## start Working data

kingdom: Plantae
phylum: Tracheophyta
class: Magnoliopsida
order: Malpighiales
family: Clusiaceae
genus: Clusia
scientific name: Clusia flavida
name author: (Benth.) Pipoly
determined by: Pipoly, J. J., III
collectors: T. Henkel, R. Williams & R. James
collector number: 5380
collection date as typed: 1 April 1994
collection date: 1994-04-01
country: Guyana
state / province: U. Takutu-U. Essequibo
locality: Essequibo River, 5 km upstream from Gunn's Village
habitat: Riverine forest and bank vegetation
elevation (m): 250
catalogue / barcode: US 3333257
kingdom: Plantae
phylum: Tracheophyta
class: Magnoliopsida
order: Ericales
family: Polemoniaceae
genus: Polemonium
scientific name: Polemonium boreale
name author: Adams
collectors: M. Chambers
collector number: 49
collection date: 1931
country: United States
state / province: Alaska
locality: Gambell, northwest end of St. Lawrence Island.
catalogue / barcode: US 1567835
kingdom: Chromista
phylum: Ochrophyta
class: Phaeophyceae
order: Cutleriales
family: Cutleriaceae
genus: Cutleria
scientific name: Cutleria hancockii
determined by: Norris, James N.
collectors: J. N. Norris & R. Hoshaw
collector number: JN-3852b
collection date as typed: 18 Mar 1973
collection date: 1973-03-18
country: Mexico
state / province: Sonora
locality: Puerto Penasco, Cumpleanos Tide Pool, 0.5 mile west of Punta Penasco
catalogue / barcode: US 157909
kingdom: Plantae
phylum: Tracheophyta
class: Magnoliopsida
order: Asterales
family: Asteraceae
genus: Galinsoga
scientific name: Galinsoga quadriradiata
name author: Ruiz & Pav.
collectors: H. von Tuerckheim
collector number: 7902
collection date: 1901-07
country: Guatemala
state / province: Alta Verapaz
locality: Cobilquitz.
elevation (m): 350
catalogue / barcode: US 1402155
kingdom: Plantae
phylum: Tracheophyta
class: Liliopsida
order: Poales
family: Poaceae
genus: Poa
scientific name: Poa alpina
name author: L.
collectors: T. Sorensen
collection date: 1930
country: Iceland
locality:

## end Working data

What you should do — Edit the records so that each "collectors" becomes "collected by", and leave everything else unchanged.

Solution for this task —
kingdom: Plantae
phylum: Tracheophyta
class: Magnoliopsida
order: Malpighiales
family: Clusiaceae
genus: Clusia
scientific name: Clusia flavida
name author: (Benth.) Pipoly
determined by: Pipoly, J. J., III
collected by: T. Henkel, R. Williams & R. James
collector number: 5380
collection date as typed: 1 April 1994
collection date: 1994-04-01
country: Guyana
state / province: U. Takutu-U. Essequibo
locality: Essequibo River, 5 km upstream from Gunn's Village
habitat: Riverine forest and bank vegetation
elevation (m): 250
catalogue / barcode: US 3333257
kingdom: Plantae
phylum: Tracheophyta
class: Magnoliopsida
order: Ericales
family: Polemoniaceae
genus: Polemonium
scientific name: Polemonium boreale
name author: Adams
collected by: M. Chambers
collector number: 49
collection date: 1931
country: United States
state / province: Alaska
locality: Gambell, northwest end of St. Lawrence Island.
catalogue / barcode: US 1567835
kingdom: Chromista
phylum: Ochrophyta
class: Phaeophyceae
order: Cutleriales
family: Cutleriaceae
genus: Cutleria
scientific name: Cutleria hancockii
determined by: Norris, James N.
collected by: J. N. Norris & R. Hoshaw
collector number: JN-3852b
collection date as typed: 18 Mar 1973
collection date: 1973-03-18
country: Mexico
state / province: Sonora
locality: Puerto Penasco, Cumpleanos Tide Pool, 0.5 mile west of Punta Penasco
catalogue / barcode: US 157909
kingdom: Plantae
phylum: Tracheophyta
class: Magnoliopsida
order: Asterales
family: Asteraceae
genus: Galinsoga
scientific name: Galinsoga quadriradiata
name author: Ruiz & Pav.
collected by: H. von Tuerckheim
collector number: 7902
collection date: 1901-07
country: Guatemala
state / province: Alta Verapaz
locality: Cobilquitz.
elevation (m): 350
catalogue / barcode: US 1402155
kingdom: Plantae
phylum: Tracheophyta
class: Liliopsida
order: Poales
family: Poaceae
genus: Poa
scientific name: Poa alpina
name author: L.
collected by: T. Sorensen
collection date: 1930
country: Iceland
locality:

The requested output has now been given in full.